Wood wholeheartedly agreed: “Playing this role completely changed my life and transformed me. I just testified in front of Congress and I was wearing a locket with Dolores in it. She’s become this beacon for me of a strength I didn’t know I had and I hope she does that for other people, too.”

There’s a violent reality to the human cost of technology.

Thandie Newton, who volunteers for V-Day, a nonprofit organization that works to end violence against women around the world, spoke about our use of tech and the human toll it’s taking in wartorn countries like the Democratic Republic of the Congo. She spoke of the fight over coltan, a mineral used to manufacture batteries and electronic devices, and the militias that are raping and pillaging local villages to get to it.

“These women have died again and again and again. Their psyches have been destroyed,” Newton said with a hand to her chest. “When I was playing Maeve, I would think about them. Maeve is a robot, she’s entertainment. She gets to die and come back. These women die, and they have to stay alive.”

Jonah Nolan warns of the “A.I. Apocalypse.”

When the topic of artificial intelligence and ethics arose, Tanz relayed an audience question: what advice do the Westworld creators have for those creating these technologies? “I think we’d be lucky if this was the A.I. apocalypse… but I don’t think that’s where we’re headed,” said Nolan. “Sadly, I think we’re headed for this networked moment of artificial stupidity, which involves algorithmic manipulation of social media. And we’re in it.”

The next frontier is here.

Before the panel concluded, a surprise visit from Elon Musk brought the crowd to its feet. Musk and Nolan worked together on a short video that chronicled SpaceX’s Falcon Heavy rocket launch on February 6, 2018. After playing the video, — set to the tune of David Bowie’s “Life on Mars?” — Musk spoke to the audience about the power of humanity and his vision of expanding humanity beyond our planet.

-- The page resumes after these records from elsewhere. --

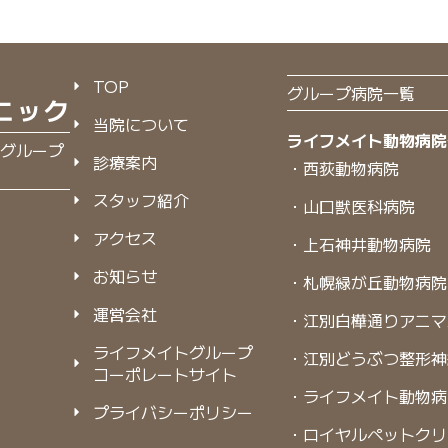
TOP
グループ病院一覧
当院について
ライフメイト動物病院
グループ
診療案内
・西荻動物病院
スタッフ紹介
・山口獣医科病院
アクセス
・上石神井動物病院
お知らせ
・札幌緑が丘動物病院
運営会社
・江別白樺通りアニマ
ライフメイトグループ
・江別どうぶつ整形神
コーポレートサイト
・ライフメイト動物病
プライバシーポリシー
・ロイヤルペットクリ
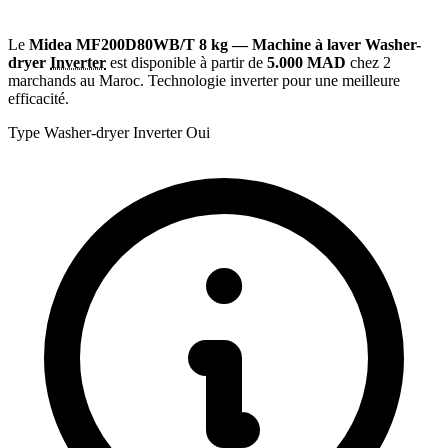
Le
Midea MF200D80WB/T 8 kg — Machine à laver Washer-
dryer
Inverter
est disponible à partir de
5.000 MAD
chez 2
marchands au Maroc. Technologie inverter pour une meilleure
efficacité.
Type
Washer-dryer
Inverter
Oui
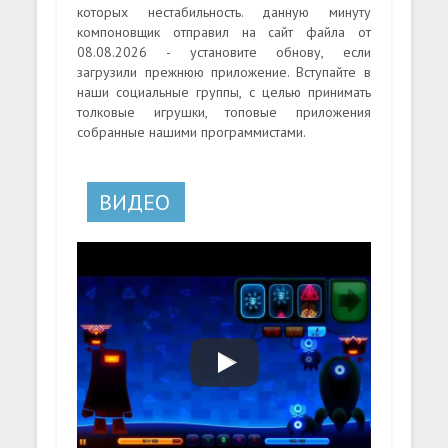
которых нестабильность. данную минуту
компоновщик отправил на сайт файла от
08.08.2026 - установите обнову, если
загрузили прежнюю приложение. Вступайте в
наши социальные группы, с целью принимать
толковые игрушки, топовые приложения
собранные нашими программистами.
ВИДЕО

“This guy called Konstantin Tsiolkovsky, an early Russian rocket scientist had a great saying,” said Musk. ‘Earth is the cradle of humanity but you cannot stay in the cradle forever.’ It is time to go forth and become a starfaring civilization, be out there among the stars and expand the scope and scale of human consciousness. I find that incredibly exciting. That makes me glad to be alive. I hope you feel the same way.”

Westworld Season 2 premieres April 22 at 9 pm.